Entries drawn from a collection:
* * *
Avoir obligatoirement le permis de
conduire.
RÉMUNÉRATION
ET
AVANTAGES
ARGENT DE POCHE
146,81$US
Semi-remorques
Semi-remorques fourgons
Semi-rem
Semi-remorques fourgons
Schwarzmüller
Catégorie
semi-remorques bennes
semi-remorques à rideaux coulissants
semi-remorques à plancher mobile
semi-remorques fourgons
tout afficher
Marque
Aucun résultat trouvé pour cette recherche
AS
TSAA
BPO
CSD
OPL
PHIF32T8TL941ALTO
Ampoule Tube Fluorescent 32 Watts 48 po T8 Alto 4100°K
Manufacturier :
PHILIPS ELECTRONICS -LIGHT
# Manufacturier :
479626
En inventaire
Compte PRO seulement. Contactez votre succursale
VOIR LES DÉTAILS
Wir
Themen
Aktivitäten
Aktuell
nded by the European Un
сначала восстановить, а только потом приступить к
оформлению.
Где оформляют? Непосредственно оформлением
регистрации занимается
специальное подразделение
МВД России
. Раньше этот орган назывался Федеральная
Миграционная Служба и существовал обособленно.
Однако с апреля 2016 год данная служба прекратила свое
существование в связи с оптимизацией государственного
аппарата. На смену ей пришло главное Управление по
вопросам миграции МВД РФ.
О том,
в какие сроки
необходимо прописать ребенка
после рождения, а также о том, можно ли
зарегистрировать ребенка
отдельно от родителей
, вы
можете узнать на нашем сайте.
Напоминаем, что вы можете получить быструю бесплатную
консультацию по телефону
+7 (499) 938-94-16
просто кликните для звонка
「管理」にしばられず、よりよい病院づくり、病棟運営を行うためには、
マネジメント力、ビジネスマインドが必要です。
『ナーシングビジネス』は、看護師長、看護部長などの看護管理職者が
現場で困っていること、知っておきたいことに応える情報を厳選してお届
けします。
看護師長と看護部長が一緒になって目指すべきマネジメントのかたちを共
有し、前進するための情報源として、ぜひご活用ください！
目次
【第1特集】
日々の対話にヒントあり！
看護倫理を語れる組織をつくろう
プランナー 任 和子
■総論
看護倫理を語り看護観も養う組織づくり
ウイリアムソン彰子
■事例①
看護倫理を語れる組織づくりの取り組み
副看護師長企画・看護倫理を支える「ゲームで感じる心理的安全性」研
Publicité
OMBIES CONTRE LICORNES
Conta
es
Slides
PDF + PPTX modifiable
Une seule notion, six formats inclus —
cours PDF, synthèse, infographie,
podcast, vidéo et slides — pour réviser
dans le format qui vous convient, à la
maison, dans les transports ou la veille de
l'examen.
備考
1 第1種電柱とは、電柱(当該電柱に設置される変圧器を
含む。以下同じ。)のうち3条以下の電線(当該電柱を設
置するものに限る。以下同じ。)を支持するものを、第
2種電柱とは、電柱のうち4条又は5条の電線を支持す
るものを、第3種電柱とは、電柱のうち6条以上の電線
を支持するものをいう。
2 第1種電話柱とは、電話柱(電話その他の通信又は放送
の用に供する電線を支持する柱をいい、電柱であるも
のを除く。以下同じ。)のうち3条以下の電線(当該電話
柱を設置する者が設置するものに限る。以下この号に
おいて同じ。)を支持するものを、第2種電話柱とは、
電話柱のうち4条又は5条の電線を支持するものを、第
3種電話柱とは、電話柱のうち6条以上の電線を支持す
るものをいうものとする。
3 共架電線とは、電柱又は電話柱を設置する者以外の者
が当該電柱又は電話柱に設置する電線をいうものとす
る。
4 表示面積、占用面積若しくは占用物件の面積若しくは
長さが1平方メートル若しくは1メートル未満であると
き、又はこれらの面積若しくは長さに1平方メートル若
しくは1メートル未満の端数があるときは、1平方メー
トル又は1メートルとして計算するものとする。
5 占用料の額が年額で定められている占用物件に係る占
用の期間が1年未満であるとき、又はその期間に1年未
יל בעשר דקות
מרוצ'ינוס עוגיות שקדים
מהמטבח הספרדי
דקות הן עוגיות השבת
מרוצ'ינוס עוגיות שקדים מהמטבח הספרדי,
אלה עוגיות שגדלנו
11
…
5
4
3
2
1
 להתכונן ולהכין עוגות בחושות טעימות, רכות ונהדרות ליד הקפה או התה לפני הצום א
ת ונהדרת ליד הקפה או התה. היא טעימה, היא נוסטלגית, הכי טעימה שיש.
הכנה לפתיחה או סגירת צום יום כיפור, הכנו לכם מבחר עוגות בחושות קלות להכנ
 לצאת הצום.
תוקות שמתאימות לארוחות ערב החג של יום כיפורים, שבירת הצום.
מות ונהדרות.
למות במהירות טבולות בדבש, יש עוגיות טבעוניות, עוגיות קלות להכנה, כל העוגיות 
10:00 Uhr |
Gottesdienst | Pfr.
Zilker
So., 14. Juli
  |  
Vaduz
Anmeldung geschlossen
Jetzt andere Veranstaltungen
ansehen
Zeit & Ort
* * *
Goal of the exercise :: Print every line of the listing above verbatim, keeping the original order and wording without any changes.

Response to the exercise ::
Avoir obligatoirement le permis de
conduire.
RÉMUNÉRATION
ET
AVANTAGES
ARGENT DE POCHE
146,81$US
Semi-remorques
Semi-remorques fourgons
Semi-rem
Semi-remorques fourgons
Schwarzmüller
Catégorie
semi-remorques bennes
semi-remorques à rideaux coulissants
semi-remorques à plancher mobile
semi-remorques fourgons
tout afficher
Marque
Aucun résultat trouvé pour cette recherche
AS
TSAA
BPO
CSD
OPL
PHIF32T8TL941ALTO
Ampoule Tube Fluorescent 32 Watts 48 po T8 Alto 4100°K
Manufacturier :
PHILIPS ELECTRONICS -LIGHT
# Manufacturier :
479626
En inventaire
Compte PRO seulement. Contactez votre succursale
VOIR LES DÉTAILS
Wir
Themen
Aktivitäten
Aktuell
nded by the European Un
сначала восстановить, а только потом приступить к
оформлению.
Где оформляют? Непосредственно оформлением
регистрации занимается
специальное подразделение
МВД России
. Раньше этот орган назывался Федеральная
Миграционная Служба и существовал обособленно.
Однако с апреля 2016 год данная служба прекратила свое
существование в связи с оптимизацией государственного
аппарата. На смену ей пришло главное Управление по
вопросам миграции МВД РФ.
О том,
в какие сроки
необходимо прописать ребенка
после рождения, а также о том, можно ли
зарегистрировать ребенка
отдельно от родителей
, вы
можете узнать на нашем сайте.
Напоминаем, что вы можете получить быструю бесплатную
консультацию по телефону
+7 (499) 938-94-16
просто кликните для звонка
「管理」にしばられず、よりよい病院づくり、病棟運営を行うためには、
マネジメント力、ビジネスマインドが必要です。
『ナーシングビジネス』は、看護師長、看護部長などの看護管理職者が
現場で困っていること、知っておきたいことに応える情報を厳選してお届
けします。
看護師長と看護部長が一緒になって目指すべきマネジメントのかたちを共
有し、前進するための情報源として、ぜひご活用ください！
目次
【第1特集】
日々の対話にヒントあり！
看護倫理を語れる組織をつくろう
プランナー 任 和子
■総論
看護倫理を語り看護観も養う組織づくり
ウイリアムソン彰子
■事例①
看護倫理を語れる組織づくりの取り組み
副看護師長企画・看護倫理を支える「ゲームで感じる心理的安全性」研
Publicité
OMBIES CONTRE LICORNES
Conta
es
Slides
PDF + PPTX modifiable
Une seule notion, six formats inclus —
cours PDF, synthèse, infographie,
podcast, vidéo et slides — pour réviser
dans le format qui vous convient, à la
maison, dans les transports ou la veille de
l'examen.
備考
1 第1種電柱とは、電柱(当該電柱に設置される変圧器を
含む。以下同じ。)のうち3条以下の電線(当該電柱を設
置するものに限る。以下同じ。)を支持するものを、第
2種電柱とは、電柱のうち4条又は5条の電線を支持す
るものを、第3種電柱とは、電柱のうち6条以上の電線
を支持するものをいう。
2 第1種電話柱とは、電話柱(電話その他の通信又は放送
の用に供する電線を支持する柱をいい、電柱であるも
のを除く。以下同じ。)のうち3条以下の電線(当該電話
柱を設置する者が設置するものに限る。以下この号に
おいて同じ。)を支持するものを、第2種電話柱とは、
電話柱のうち4条又は5条の電線を支持するものを、第
3種電話柱とは、電話柱のうち6条以上の電線を支持す
るものをいうものとする。
3 共架電線とは、電柱又は電話柱を設置する者以外の者
が当該電柱又は電話柱に設置する電線をいうものとす
る。
4 表示面積、占用面積若しくは占用物件の面積若しくは
長さが1平方メートル若しくは1メートル未満であると
き、又はこれらの面積若しくは長さに1平方メートル若
しくは1メートル未満の端数があるときは、1平方メー
トル又は1メートルとして計算するものとする。
5 占用料の額が年額で定められている占用物件に係る占
用の期間が1年未満であるとき、又はその期間に1年未
יל בעשר דקות
מרוצ'ינוס עוגיות שקדים
מהמטבח הספרדי
דקות הן עוגיות השבת
מרוצ'ינוס עוגיות שקדים מהמטבח הספרדי,
אלה עוגיות שגדלנו
11
…
5
4
3
2
1
 להתכונן ולהכין עוגות בחושות טעימות, רכות ונהדרות ליד הקפה או התה לפני הצום א
ת ונהדרת ליד הקפה או התה. היא טעימה, היא נוסטלגית, הכי טעימה שיש.
הכנה לפתיחה או סגירת צום יום כיפור, הכנו לכם מבחר עוגות בחושות קלות להכנ
 לצאת הצום.
תוקות שמתאימות לארוחות ערב החג של יום כיפורים, שבירת הצום.
מות ונהדרות.
למות במהירות טבולות בדבש, יש עוגיות טבעוניות, עוגיות קלות להכנה, כל העוגיות 
10:00 Uhr |
Gottesdienst | Pfr.
Zilker
So., 14. Juli
  |  
Vaduz
Anmeldung geschlossen
Jetzt andere Veranstaltungen
ansehen
Zeit & Ort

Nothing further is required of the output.